What needs to be done:
Could you find every line in the entries below that holds the word "text" and copy it?
═══ Source data ═══
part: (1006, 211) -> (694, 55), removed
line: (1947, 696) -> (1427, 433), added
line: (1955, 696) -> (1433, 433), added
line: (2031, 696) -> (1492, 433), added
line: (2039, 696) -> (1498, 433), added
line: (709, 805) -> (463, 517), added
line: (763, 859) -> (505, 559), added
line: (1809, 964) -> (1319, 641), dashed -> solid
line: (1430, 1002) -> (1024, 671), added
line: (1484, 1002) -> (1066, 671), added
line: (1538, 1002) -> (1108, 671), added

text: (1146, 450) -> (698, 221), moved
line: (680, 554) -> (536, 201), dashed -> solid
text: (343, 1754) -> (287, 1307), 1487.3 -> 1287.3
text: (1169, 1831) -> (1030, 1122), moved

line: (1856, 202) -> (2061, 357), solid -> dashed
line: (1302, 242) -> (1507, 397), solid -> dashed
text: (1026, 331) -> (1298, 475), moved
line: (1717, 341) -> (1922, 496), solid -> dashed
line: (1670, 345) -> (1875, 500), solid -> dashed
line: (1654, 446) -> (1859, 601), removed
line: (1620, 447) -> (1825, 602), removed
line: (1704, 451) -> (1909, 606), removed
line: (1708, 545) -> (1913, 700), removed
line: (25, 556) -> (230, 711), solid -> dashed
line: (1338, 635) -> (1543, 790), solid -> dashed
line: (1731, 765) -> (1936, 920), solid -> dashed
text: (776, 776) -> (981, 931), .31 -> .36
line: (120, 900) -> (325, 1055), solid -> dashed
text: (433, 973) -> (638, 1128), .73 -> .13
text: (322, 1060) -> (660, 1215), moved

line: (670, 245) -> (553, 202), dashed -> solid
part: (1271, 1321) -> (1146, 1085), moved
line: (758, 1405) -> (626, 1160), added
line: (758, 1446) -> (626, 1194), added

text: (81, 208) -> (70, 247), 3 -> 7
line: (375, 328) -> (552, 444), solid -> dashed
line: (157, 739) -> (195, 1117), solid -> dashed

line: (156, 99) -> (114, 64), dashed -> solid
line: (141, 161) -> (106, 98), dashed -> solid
═══
Task output:
text: (1146, 450) -> (698, 221), moved
text: (343, 1754) -> (287, 1307), 1487.3 -> 1287.3
text: (1169, 1831) -> (1030, 1122), moved
text: (1026, 331) -> (1298, 475), moved
text: (776, 776) -> (981, 931), .31 -> .36
text: (433, 973) -> (638, 1128), .73 -> .13
text: (322, 1060) -> (660, 1215), moved
text: (81, 208) -> (70, 247), 3 -> 7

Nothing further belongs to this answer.